Dr Benharkat, médecin légiste : « Le suicide reste un sujet tabou »
Le phénomène du suicide reprend de l'ampleur après avoir diminué durant les années 1990, selon le docteur Benharkat, médecin légiste au CHU Benbadis. « Les jeunes adultes ont tendance à vouloir choisir cette solution pour fuir les problèmes du quotidien », affirme-t-il.

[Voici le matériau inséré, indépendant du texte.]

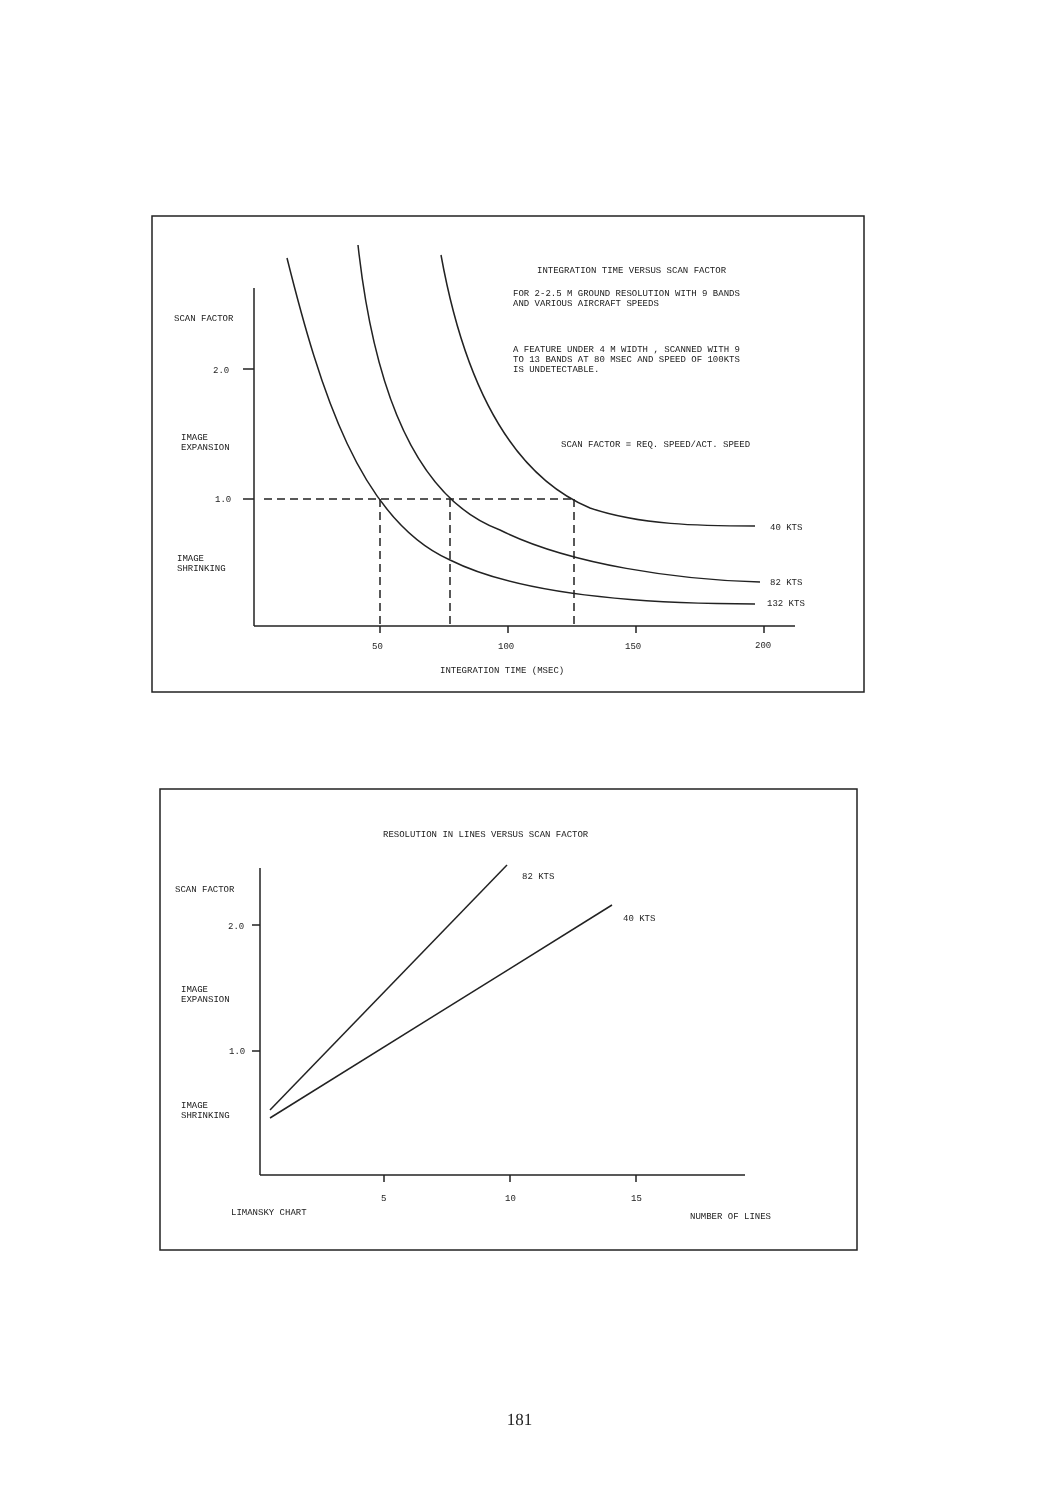INTEGRATION TIME VERSUS SCAN FACTOR
FOR 2-2.5 M GROUND RESOLUTION WITH 9 BANDS
AND VARIOUS AIRCRAFT SPEEDS
A FEATURE UNDER 4 M WIDTH , SCANNED WITH 9
TO 13 BANDS AT 80 MSEC AND SPEED OF 100KTS
IS UNDETECTABLE.
SCAN FACTOR = REQ. SPEED/ACT. SPEED
SCAN FACTOR
2.0
IMAGE
EXPANSION
1.0
IMAGE
SHRINKING
40 KTS
82 KTS
132 KTS
50
100
150
200
INTEGRATION TIME (MSEC)
RESOLUTION IN LINES VERSUS SCAN FACTOR
82 KTS
40 KTS
SCAN FACTOR
2.0
IMAGE
EXPANSION
1.0
IMAGE
SHRINKING
5
10
15
LIMANSKY CHART
NUMBER OF LINES
181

Les problèmes psychologiques, psychiatriques, événementiels et sociaux sont responsables plus ou moins de ce choix de mourir. Les difficultés d'adaptation, le chômage ou encore la crise de logement déterminent cette « pathologie », qualifiée par le défunt professeur Belkacem Bensmaïl d'« appel à la vie », puisqu'en voulant mettre fin à leur vie, ces personnes, paradoxalement, lancent un appel au secours. D'après une étude effectuée entre 1985 et 2003, par le Dr Benharkat, 331 cas de suicide ont été enregistrés, dont 252, soit 76% sont âgés entre 15 et 40 ans. Les hommes sont beaucoup plus nombreux à se donner la mort, avec un taux de 62% ; la tranche d'âge la plus touchée est celle de 21 à 25 ans. Le taux des suicidés en milieu urbain est plus élevé (60%) que celui en milieu rural (40%), alors que les célibataires sont plus touchés (75%), par rapport aux mariés (25%). Les sans-emploi sont plus concernés par le phénomène que les autres avec un taux de 73% ; sur la totalité des cas, 33% ont des antécédents psychiatriques. Cependant, le suicide reste un sujet tabou dans notre société, puisque, toujours en rapport à ces 252 cas, pour 65%, les motifs sont soigneusement dissimulés par la famille.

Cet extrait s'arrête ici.